> _DOCUMENT TEXT_
** Start **

Deep Model Fusion: A Survey - Note
This post is the note of the paper “Deep Model Fusion: A Survey”. See docs for more info.
Deep Model Fusion note
Introduction
Ideas
- A single DNN can’t fully capture all underlying information->combine outputs/predictions
- Gradient-optimized solutions usually converge to points near the boundary of the wide flat region instead of the central point, thus not the optimum ones.-> fuse model parameters without accessing the training data or maintaining all individual models
Advantages:
- Fusing several DNNs into a single network, preserving their original capabilities and even outperforms multi-task training
- reduce the tendency of a single model to overfit particular samples, improving the accuracy, diversity and robustness of predictions
Issues:
- data privacy
- practical resource saving
- high computational load
- model heterogeneity
- slow speed of alignment via combinatorial optimization
Mode connectivity
Previous discoveries
- Solutions can be connected via continuous paths in the network weight space without increasing loss.(mode connectivity)
- If there exists a tunnel between two networks with a barrier approximately equal to 0, then the local minima obtained by SGD can be connected by a path $\phi$ with the lowest maximum loss. This takes advantage of the concept “mode connectivity”. $$\phi (w_1, w_2) = \argmin_{\phi from W_1 to W_2}{\max_{w \in \phi} \mathcal{L}(w) }$$ $$B(w_1,w_2)=\sup_t[\mathcal{L}(tw_1+(1-t)w_2)]-[t\mathcal{L}(w_1)+(1-t)\mathcal{L}(w_2)]$$
- NOTE
- SGD
- SGD Overview: SGD is an optimization algorithm used to train neural networks. Unlike traditional gradient descent, which computes the gradient using the entire dataset, SGD updates the model parameters using only a small subset (or mini-batch) of the data at each iteration.
- Noise in SGD: Because each mini-batch is a random sample of the dataset, the gradients computed in each iteration are noisy estimates of the true gradient. This introduces randomness (or noise) into the optimization process, causing the trajectory of the model parameters during training to be stochastic rather than deterministic.

** End **

> _WHAT THIS EXERCISE ASKS_
• A. Write out the part of the model fusion note starting with "- Noise in SGD: Because" and going on through "rather than deterministic.".
• B. Answer these questions using the model fusion note:
(i) What name does the note give to the finding that solutions can be joined by continuous paths in weight space without increasing loss?
(ii) Where do gradient-optimized solutions usually converge instead of the central point?
(iii) What does SGD use to update model parameters at each iteration, rather than the entire dataset?
• C. Pick up the model fusion note after its last sentence and keep writing.
The data after this point has nothing to do with the model fusion note.

> _DATA BLOCK_
** Start **

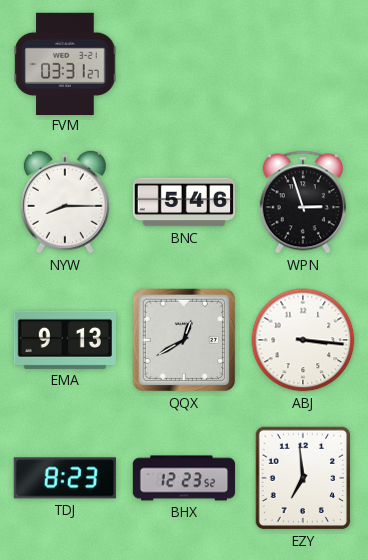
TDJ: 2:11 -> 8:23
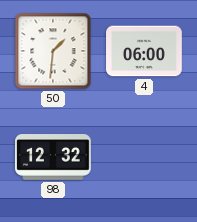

** End **

> _REPLIES_
• A.
- Noise in SGD: Because each mini-batch is a random sample of the dataset, the gradients computed in each iteration are noisy estimates of the true gradient. This introduces randomness (or noise) into the optimization process, causing the trajectory of the model parameters during training to be stochastic rather than deterministic.

• B.
(i) Mode connectivity.
(ii) Points near the boundary of the wide flat region.
(iii) A small subset, or mini-batch, of the data.

• C.
- Data Augmentation
- Overview: Data augmentation is a technique used to artificially increase the size of a training dataset by creating modified versions of the data. Common augmentations include rotations, translations, flips, color changes, and other transformations that preserve the label of the data.
- Purpose: The main goal of data augmentation is to improve the generalization of the model by making it robust to various transformations and thus preventing overfitting to the training data.
- Combined Effect of SGD and Data Augmentations:
- Interaction with SGD: When data augmentations are applied during training, each mini-batch not only consists of random samples from the dataset but also includes augmented versions of these samples. This further increases the variability (or noise) in the gradient estimates.
- Stochastic Trajectory: As a result, the trajectory of the model parameters (weights) during training becomes even more stochastic. Different runs of the training process, even with the same initialization and hyperparameters, can lead to different final models due to this noise.
- Stability Concerns: Given this variability, it’s important to understand how stable the final model is to this noise. If the model’s performance (in terms of loss) is highly sensitive to these stochastic elements, it may not generalize well to new data.
- Why This Matters:
- Loss Landscape Analysis: By analyzing the loss barrier, researchers can get insights into the smoothness or roughness of the loss landscape between different sets of weights. A smooth path indicates that the model is relatively stable and robust to the noise introduced by SGD and data augmentations.
- Model Robustness: Understanding the stability of the model to this noise can help in designing more robust training procedures, such as using techniques like ensemble methods, regularization, or advanced optimization algorithms to mitigate the impact of this noise.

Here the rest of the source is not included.